--- Page extract Enclosed Below ---

CorpusPipeline#

class scikitplot.corpus.CorpusPipeline(chunker=None, filter_=None, embedding_engine=None, output_dir=None, export_format=ExportFormat.CSV, default_language=None, progress_callback=None, reader_kwargs=None)[source]#

Orchestrates the full corpus ingestion pipeline.

Instantiate once, then call run (single file), run_batch (multiple files), or run_url (URL source) any number of times. The pipeline is stateless between calls; all configuration is set at construction time.

Parameters:
chunkerChunkerBase or None, optional

Chunker to inject into every reader. None yields one CorpusDocument per raw chunk. Default: None.

filter_FilterBase or None, optional

Filter applied after chunking. None uses DefaultFilter. Default: None.

embedding_engineEmbeddingEngine or None, optional

When provided, documents are embedded in batches after chunking/filtering. Embeddings are stored in embedding. Default: None (no embedding).

output_dirpathlib.Path or None, optional

Directory where exported files are written. When None, export is skipped unless output_path is supplied explicitly in a run call. Default: None.

export_formatExportFormat or None, optional

Default export format. Individual run calls can override. Default: CSV.

default_languagestr or None, optional

ISO 639-1 language code applied to all documents when the reader cannot detect language. Default: None.

progress_callbackcallable or None, optional

Called after each batch of documents is processed. Signature: (source: str, n_done: int, n_total_estimate: int) None. n_total_estimate is -1 when the total is unknown. Default: None.

reader_kwargsdict or None, optional

Extra keyword arguments forwarded to create. Default: None.

Attributes:
chunkerChunkerBase or None
filter_FilterBase or None
embedding_engineEmbeddingEngine or None
output_dirpathlib.Path or None
export_formatExportFormat or None
default_languagestr or None
Parameters:
  • chunker (ChunkerBase | None)

  • filter_ (FilterBase | None)

  • embedding_engine (Any | None)

  • output_dir (pathlib.Path | None)

  • export_format (ExportFormat | None)

  • default_language (str | None)

  • progress_callback (Callable[[str, int, int], None] | None)

  • reader_kwargs (dict[str, Any] | None)

See also

scikitplot.corpus._export.export_documents

Low-level export function.

scikitplot.corpus._embeddings.EmbeddingEngine

Embedding backend.

Notes

Thread safety: CorpusPipeline is not thread-safe. Run one instance per thread, or use run_batch (which processes files sequentially, not in parallel).

Embedding and caching: When embedding_engine is provided, embeddings are cached to disk using the source file path and mtime as the cache key. URL sources disable caching (no stable mtime).

--- End of Enclosed Page extract ---
--- Data Enclosed Below ---

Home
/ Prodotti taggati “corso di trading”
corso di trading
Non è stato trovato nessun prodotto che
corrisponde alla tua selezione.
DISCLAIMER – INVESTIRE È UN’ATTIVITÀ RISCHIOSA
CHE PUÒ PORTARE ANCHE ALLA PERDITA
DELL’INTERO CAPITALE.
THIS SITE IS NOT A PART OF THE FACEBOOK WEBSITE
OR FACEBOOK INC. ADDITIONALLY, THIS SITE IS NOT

--- End of Enclosed Data ---

- Exercise instructions -
(1) List every constructor parameter of the class documented on the CorpusPipeline page.
(2) Recast every line of the records as a JSON list of strings, one string per line, with blank lines omitted.

- Numbered responses -
(1)
- chunker
- filter_
- embedding_engine
- output_dir
- export_format
- default_language
- progress_callback
- reader_kwargs

(2)
[
  "Home",
  "/ Prodotti taggati “corso di trading”",
  "corso di trading",
  "Non è stato trovato nessun prodotto che",
  "corrisponde alla tua selezione.",
  "DISCLAIMER – INVESTIRE È UN’ATTIVITÀ RISCHIOSA",
  "CHE PUÒ PORTARE ANCHE ALLA PERDITA",
  "DELL’INTERO CAPITALE.",
  "THIS SITE IS NOT A PART OF THE FACEBOOK WEBSITE",
  "OR FACEBOOK INC. ADDITIONALLY, THIS SITE IS NOT"
]